_EXERCISE GOAL:_ For each entry, return the text exactly and omit any image.

_PROVIDED INFORMATION:_
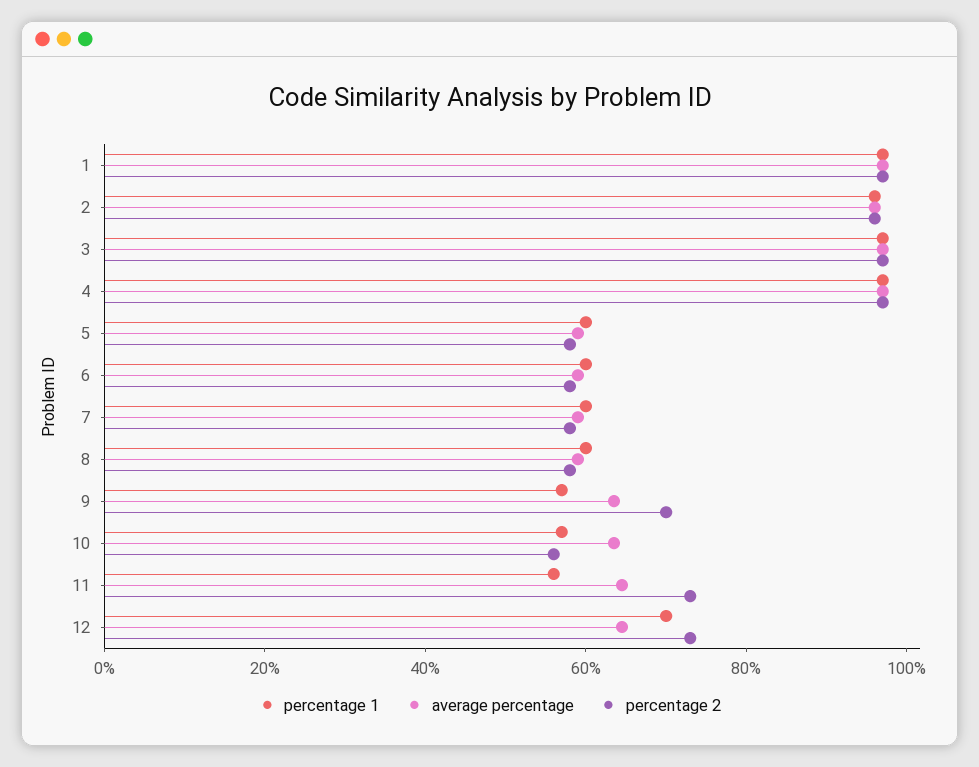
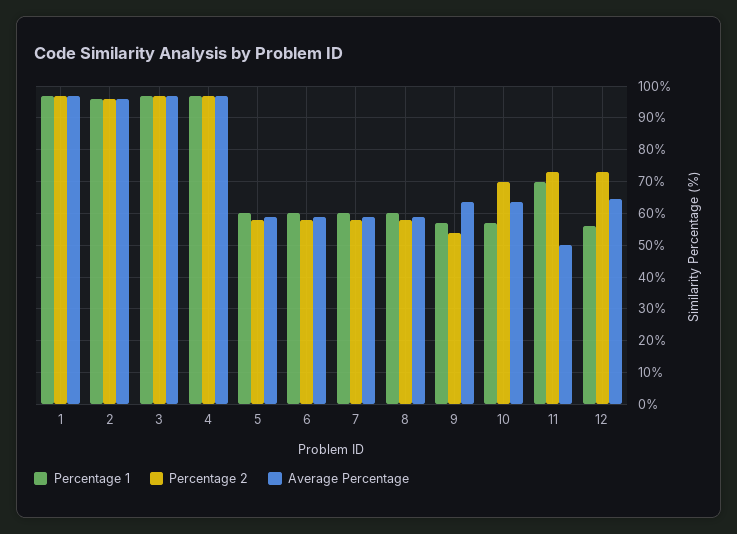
percentage 2, 9: 70 -> 54
percentage 2, 10: 55 -> 70
percentage 1, 11: 55 -> 70
average percentage, 11: 65 -> 50
percentage 1, 12: 70 -> 56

_FINAL ANSWER:_
percentage 2, 9: 70 -> 54
percentage 2, 10: 55 -> 70
percentage 1, 11: 55 -> 70
average percentage, 11: 65 -> 50
percentage 1, 12: 70 -> 56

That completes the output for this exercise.